_THE PROBLEM_.
Reproduce the lines of the rows below verbatim, starting at the line containing "collection date: 1841" and ending at the line containing "locality: Southern Arizona.", with both of those lines included.
──────── RECORDS PROVIDED
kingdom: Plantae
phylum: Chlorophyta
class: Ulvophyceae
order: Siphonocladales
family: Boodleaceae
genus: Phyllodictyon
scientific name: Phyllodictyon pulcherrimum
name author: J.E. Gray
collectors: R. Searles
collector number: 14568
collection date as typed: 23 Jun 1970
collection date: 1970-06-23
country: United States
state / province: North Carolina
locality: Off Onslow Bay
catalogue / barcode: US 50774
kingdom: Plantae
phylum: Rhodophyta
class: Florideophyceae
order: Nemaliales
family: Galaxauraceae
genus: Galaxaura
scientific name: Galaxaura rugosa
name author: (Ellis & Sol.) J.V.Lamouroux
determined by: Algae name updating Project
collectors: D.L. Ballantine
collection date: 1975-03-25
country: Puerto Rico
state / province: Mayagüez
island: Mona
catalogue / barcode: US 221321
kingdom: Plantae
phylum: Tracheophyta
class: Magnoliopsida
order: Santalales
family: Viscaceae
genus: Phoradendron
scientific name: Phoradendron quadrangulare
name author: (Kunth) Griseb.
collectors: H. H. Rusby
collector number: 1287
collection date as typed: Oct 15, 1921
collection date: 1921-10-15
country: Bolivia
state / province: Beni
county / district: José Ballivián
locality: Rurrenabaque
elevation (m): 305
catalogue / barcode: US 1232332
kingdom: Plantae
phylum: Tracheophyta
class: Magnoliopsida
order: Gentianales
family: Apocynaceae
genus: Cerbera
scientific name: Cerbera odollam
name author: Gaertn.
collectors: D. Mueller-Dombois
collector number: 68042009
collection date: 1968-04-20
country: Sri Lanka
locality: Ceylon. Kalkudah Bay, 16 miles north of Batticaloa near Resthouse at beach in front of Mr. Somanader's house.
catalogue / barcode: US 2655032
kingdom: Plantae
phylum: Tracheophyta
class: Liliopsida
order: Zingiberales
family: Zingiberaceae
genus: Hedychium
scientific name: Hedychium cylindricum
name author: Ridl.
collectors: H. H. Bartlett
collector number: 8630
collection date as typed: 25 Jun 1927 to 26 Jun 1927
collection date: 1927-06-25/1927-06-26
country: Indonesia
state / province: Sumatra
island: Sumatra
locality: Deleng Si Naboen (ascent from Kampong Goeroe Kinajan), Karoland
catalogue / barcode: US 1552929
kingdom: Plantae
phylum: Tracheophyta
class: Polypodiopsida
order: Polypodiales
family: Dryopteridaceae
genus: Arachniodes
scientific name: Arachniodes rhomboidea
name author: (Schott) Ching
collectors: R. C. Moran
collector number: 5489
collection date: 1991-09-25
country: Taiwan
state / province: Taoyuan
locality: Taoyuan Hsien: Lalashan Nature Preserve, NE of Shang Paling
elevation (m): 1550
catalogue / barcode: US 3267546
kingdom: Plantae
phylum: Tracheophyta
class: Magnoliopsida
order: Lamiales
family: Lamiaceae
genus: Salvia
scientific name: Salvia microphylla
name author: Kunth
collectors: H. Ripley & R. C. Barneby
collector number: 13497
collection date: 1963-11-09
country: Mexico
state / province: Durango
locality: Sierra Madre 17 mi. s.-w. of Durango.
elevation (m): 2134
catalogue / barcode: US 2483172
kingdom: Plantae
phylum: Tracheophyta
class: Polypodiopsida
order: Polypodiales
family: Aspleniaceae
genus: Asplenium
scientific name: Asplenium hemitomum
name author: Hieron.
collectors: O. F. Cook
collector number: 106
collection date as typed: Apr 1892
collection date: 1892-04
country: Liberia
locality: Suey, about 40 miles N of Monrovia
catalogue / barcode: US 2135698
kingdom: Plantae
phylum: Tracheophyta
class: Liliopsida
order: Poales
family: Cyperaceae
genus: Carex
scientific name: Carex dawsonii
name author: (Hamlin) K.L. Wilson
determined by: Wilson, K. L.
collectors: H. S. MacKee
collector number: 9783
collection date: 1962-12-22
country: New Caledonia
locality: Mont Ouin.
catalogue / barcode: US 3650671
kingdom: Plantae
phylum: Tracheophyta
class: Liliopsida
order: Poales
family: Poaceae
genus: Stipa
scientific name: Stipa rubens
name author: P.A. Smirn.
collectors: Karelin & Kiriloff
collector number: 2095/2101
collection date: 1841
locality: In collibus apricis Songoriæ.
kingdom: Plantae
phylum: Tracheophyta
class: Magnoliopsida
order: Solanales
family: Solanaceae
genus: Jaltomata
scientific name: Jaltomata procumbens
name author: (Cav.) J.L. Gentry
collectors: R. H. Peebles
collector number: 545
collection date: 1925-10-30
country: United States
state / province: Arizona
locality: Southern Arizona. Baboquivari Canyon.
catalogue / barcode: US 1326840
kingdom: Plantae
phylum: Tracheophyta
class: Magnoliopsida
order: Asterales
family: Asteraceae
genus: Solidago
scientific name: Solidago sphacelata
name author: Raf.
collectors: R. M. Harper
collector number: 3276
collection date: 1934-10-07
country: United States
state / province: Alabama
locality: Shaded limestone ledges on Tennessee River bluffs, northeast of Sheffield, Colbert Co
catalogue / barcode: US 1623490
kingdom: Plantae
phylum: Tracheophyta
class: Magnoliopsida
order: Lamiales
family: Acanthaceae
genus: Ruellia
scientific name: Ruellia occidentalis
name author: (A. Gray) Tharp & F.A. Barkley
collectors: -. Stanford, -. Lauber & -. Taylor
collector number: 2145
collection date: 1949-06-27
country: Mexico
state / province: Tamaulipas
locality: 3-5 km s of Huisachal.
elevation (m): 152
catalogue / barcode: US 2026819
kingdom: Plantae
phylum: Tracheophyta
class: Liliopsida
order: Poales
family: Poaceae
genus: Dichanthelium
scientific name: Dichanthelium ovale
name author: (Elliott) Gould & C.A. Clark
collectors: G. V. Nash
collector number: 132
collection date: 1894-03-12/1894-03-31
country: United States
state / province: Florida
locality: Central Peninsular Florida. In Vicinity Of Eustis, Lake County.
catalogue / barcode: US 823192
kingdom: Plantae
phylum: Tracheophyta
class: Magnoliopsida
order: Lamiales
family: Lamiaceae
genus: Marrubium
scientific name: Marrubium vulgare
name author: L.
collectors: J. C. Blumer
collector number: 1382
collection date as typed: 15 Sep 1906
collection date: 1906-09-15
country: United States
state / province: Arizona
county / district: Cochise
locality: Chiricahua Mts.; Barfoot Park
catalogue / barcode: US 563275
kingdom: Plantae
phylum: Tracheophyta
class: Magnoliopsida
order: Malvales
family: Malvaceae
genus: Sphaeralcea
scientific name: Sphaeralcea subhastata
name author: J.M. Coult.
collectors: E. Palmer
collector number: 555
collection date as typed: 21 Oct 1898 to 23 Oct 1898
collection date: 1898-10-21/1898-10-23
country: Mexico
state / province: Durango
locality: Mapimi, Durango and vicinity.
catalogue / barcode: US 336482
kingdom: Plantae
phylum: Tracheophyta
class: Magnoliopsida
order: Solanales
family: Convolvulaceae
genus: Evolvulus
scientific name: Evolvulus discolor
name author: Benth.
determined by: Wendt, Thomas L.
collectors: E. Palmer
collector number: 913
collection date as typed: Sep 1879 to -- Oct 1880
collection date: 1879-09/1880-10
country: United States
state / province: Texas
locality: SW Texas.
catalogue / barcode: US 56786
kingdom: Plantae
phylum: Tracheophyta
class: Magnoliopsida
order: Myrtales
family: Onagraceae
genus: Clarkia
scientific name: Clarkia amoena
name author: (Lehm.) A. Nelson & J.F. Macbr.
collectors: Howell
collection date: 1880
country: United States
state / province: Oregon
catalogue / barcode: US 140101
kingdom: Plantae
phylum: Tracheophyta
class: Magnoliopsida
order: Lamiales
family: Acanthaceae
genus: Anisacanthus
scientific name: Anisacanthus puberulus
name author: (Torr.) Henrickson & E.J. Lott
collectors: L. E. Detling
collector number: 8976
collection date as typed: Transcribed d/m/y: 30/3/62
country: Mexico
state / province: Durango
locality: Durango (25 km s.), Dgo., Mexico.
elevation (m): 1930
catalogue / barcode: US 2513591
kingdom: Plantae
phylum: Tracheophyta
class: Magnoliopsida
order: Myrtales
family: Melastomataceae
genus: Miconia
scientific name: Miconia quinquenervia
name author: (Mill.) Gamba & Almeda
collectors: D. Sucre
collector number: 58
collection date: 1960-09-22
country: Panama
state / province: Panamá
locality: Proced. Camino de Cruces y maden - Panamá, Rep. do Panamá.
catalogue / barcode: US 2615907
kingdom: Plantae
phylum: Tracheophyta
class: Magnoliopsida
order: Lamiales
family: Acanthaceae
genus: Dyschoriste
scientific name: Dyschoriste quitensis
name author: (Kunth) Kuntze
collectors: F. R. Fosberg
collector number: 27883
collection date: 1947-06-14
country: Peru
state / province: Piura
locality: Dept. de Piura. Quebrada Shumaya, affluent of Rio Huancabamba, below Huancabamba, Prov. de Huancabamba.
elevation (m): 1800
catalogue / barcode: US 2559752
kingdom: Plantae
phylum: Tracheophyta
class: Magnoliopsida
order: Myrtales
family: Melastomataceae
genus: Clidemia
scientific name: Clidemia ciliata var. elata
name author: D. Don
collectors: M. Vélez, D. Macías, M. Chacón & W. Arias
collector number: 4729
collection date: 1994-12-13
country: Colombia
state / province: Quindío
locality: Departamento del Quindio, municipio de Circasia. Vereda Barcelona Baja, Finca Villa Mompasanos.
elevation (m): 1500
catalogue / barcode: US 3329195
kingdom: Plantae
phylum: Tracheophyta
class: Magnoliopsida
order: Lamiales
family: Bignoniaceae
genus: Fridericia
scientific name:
────────────────
_REPLY_.
collection date: 1841
locality: In collibus apricis Songoriæ.
kingdom: Plantae
phylum: Tracheophyta
class: Magnoliopsida
order: Solanales
family: Solanaceae
genus: Jaltomata
scientific name: Jaltomata procumbens
name author: (Cav.) J.L. Gentry
collectors: R. H. Peebles
collector number: 545
collection date: 1925-10-30
country: United States
state / province: Arizona
locality: Southern Arizona. Baboquivari Canyon.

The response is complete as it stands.